## DATA:
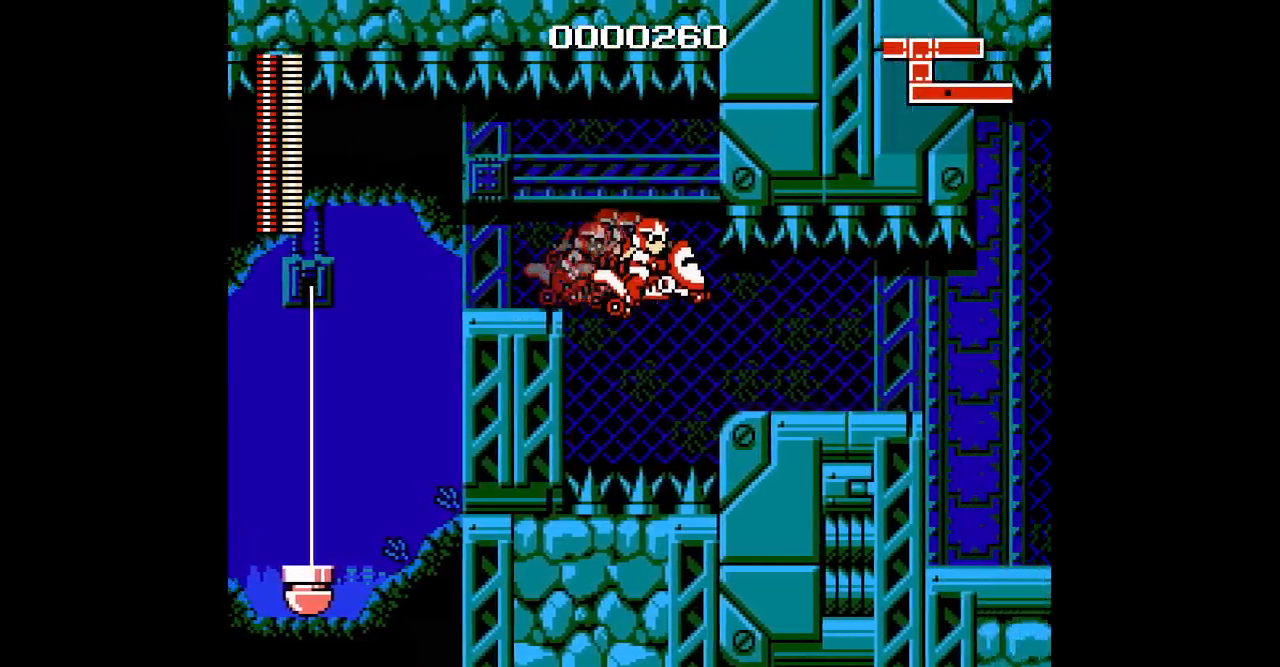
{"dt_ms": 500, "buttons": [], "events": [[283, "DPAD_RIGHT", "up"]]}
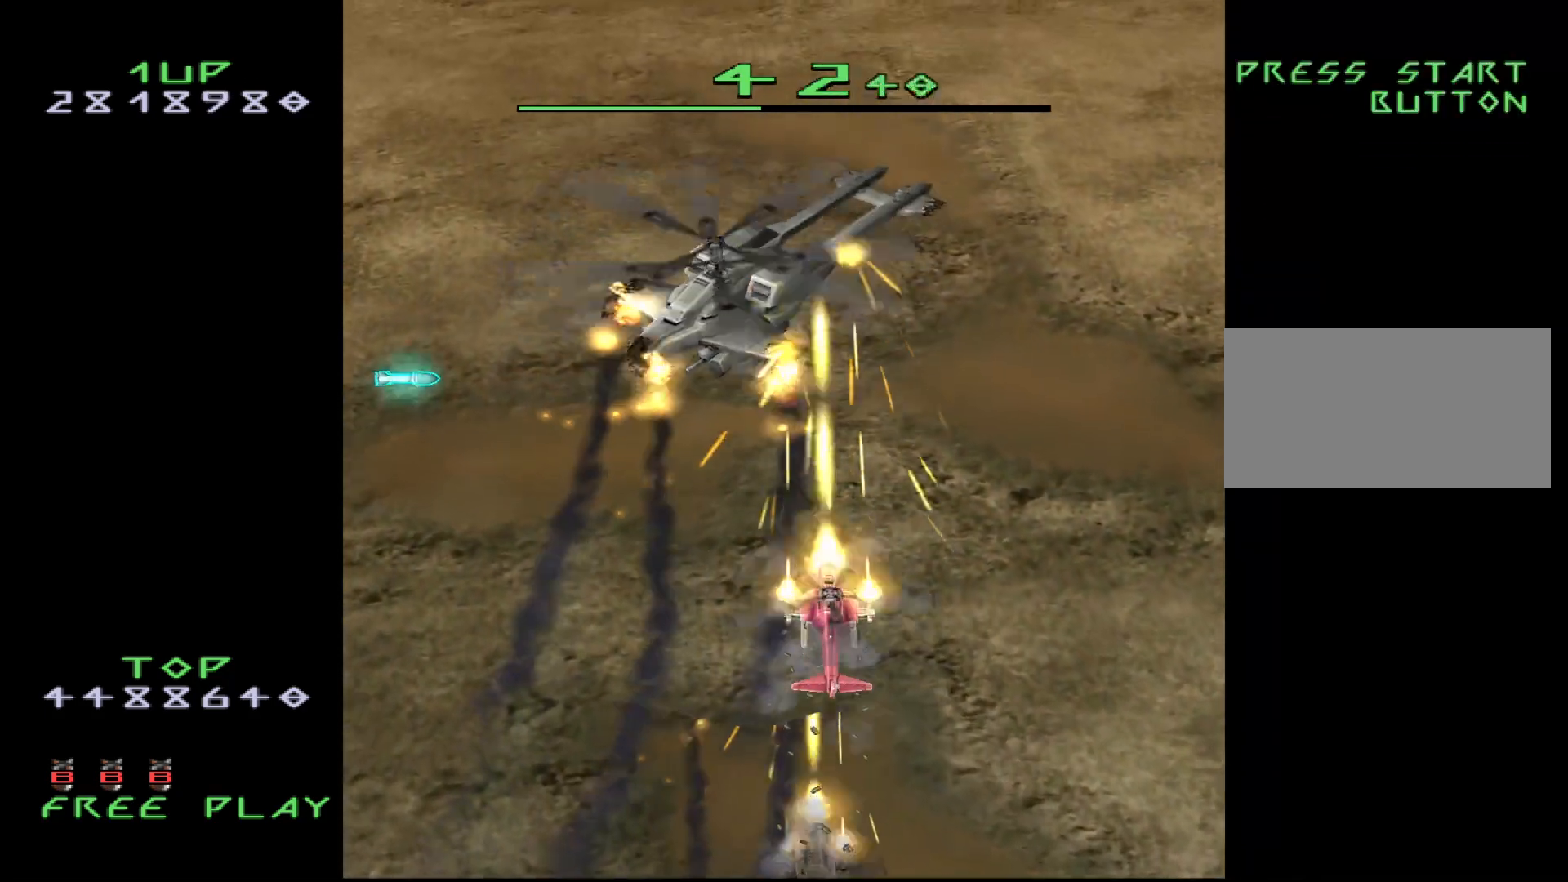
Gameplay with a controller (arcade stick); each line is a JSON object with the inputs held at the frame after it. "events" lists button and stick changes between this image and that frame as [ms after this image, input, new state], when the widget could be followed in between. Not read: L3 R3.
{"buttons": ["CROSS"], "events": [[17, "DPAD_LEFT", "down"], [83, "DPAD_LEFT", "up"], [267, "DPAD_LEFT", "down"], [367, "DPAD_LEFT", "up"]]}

## AIM OF THE EXERCISE:
Nothing but a number is expected: how many lines in the listing above contain "buttons"?

## SOLUTION TO THIS TASK:
2